The RBI’s 25-basis-point cut in the policy repo rate was the first reduction in almost five years, following a series of increases from May 2022 to February 2023. Before the tightening cycle, the central bank had reduced the repo rate by 250 basis points between February 2019 and March 2020. Since then, the repo rate has been maintained at 6.5%.


“Sustained transmission of interest rate cuts may require a surplus liquidity environment,” said Suyash Choudhary, head of fixed income at Bandhan AMC. “From next quarter, as the credit ‘lean’ season begins and core liquidity improves further – including from an expected hefty RBI dividend – the transmission process can commence in a more broad-based fashion.”However, experts have raised concerns about the future liquidity situation. After showing improvement in February 2025, system liquidity is projected to face a deficit of up to ?2.5 lakh crore by the end of March 2025 if the RBI does not implement additional liquidity measures. Such a deficit would put pressure on the transmission process and could delay the full impact of the rate cut on the economy.Confederation of Indian Industry director-general Chandrajit Banerjee expressed optimism about the potential long-term benefits of liquidity easing measures. “The recent series of liquidity easing measures introduced over the past two weeks will aid in the effective transmission of the rate cut to the productive sectors of the economy,” he said.

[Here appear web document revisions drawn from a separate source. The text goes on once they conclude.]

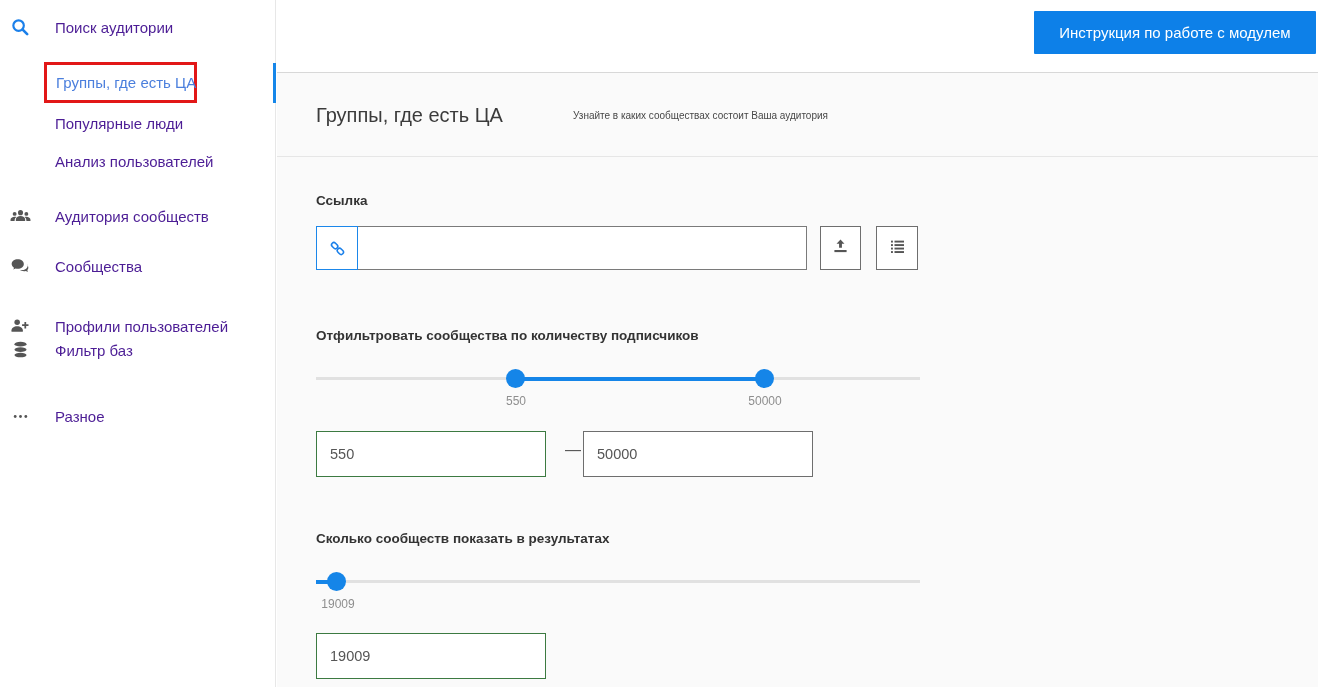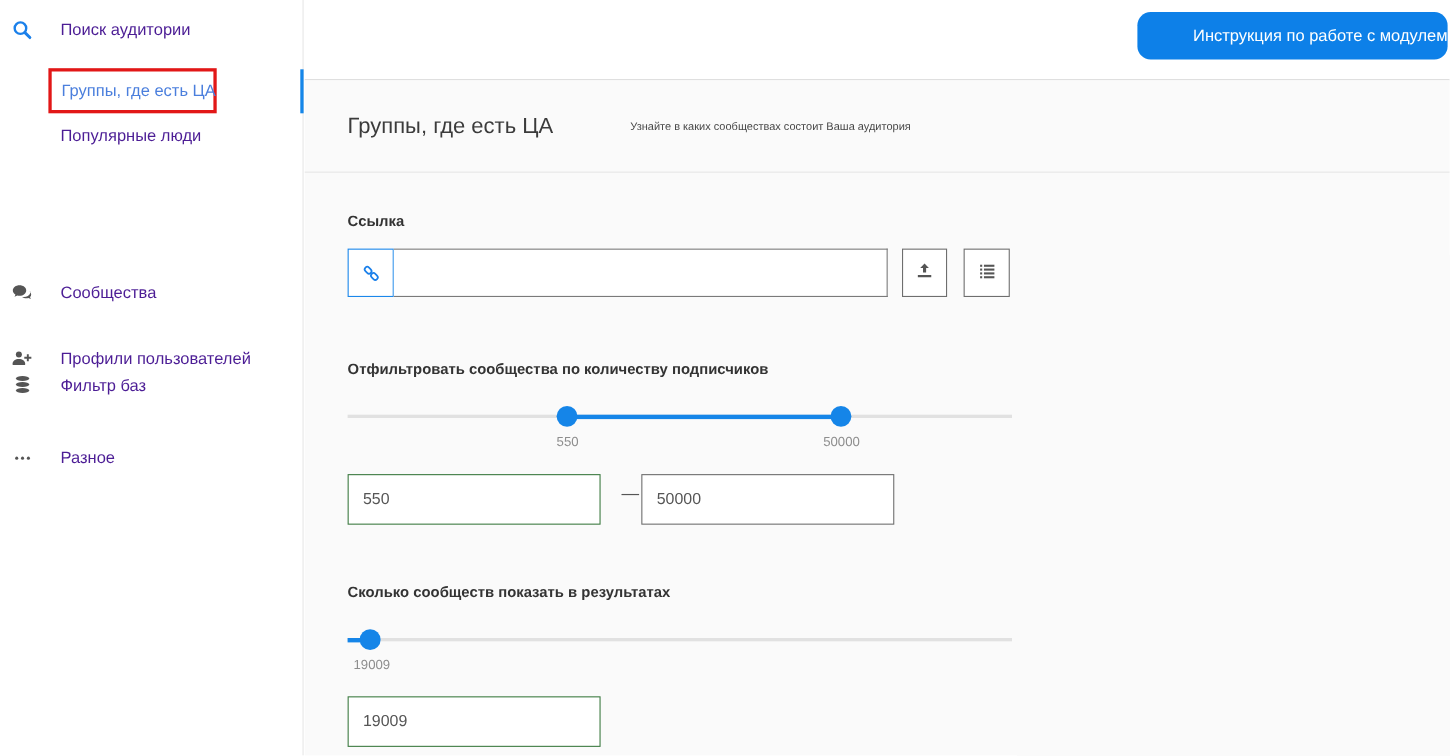--- a/index.html
+++ b/index.html
@@ -27,7 +27,7 @@
     background:#fff; border-bottom:1px solid #d8d8d8; }
   .instr-btn { position:absolute; left:1034px; top:11px; width:282px; height:43px;
     background:#0d80e8; color:#fff; border:none; font-size:15px;
-    font-family:inherit; cursor:pointer; border-radius:12px;text-align:right; }
+    font-family:inherit; cursor:pointer; border-radius:1px; }
 
   
   .content { position:absolute; left:277px; top:73px; width:1041px; height:614px;

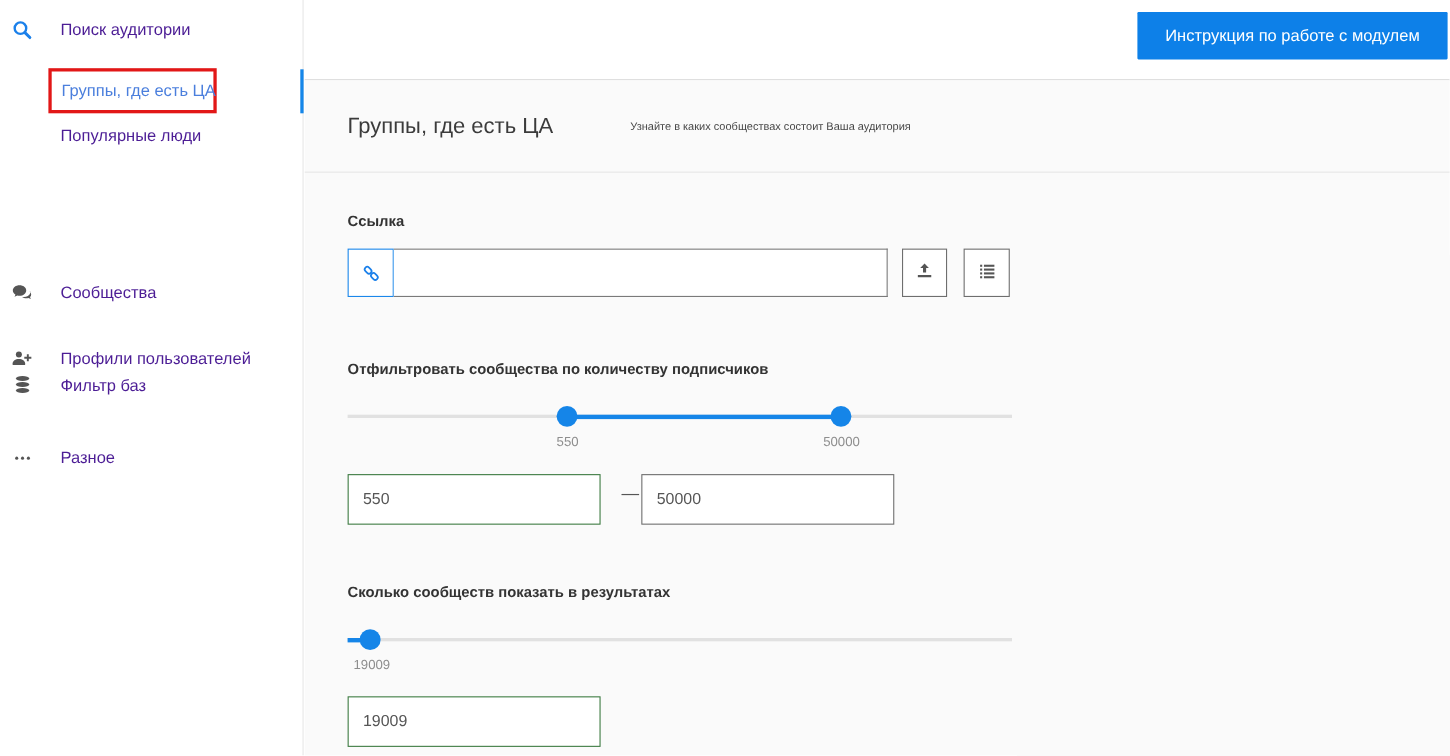--- a/index.html
+++ b/index.html
@@ -95,6 +95,9 @@
       <span class="lbl">Популярные люди</span>
     </div>
 
+    <div class="srow" style="top:146px;">
+      <span class="lbl">Анализ пользователей</span>
+    </div>
 
 
     <div class="srow" style="top:251px;padding-left:24px;">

While the immediate impact of the rate cut on loans linked to external benchmarks is expected to be noticeable, experts suggest that the effect on MCLR-linked loans will take two quarters to materialise due to the typical six-month reset periods on such loans. As a result, banks will likely implement these changes in June or December, with revised rates taking effect in January and July, respectively.

On the deposit side, many ongoing deposits are already fixed, meaning the rate cuts will only affect new deposits. The timing of these changes will depend on the tenor of the deposits, but banks are expected to gradually adjust deposit rates for new inflows as the full impact of the rate cut takes effect.

“We will see an immediate impact on loans linked to external benchmarks,” RBI deputy governor Swaminathan J said on Friday while addressing the media. “In loans linked to MCLR, it will take two quarters for the effect to play out. The existing deposits will be carried on the contracted rate; only the new deposits will see changes. So, monetary policy transmission to deposit rates will also take about two quarters,” he said.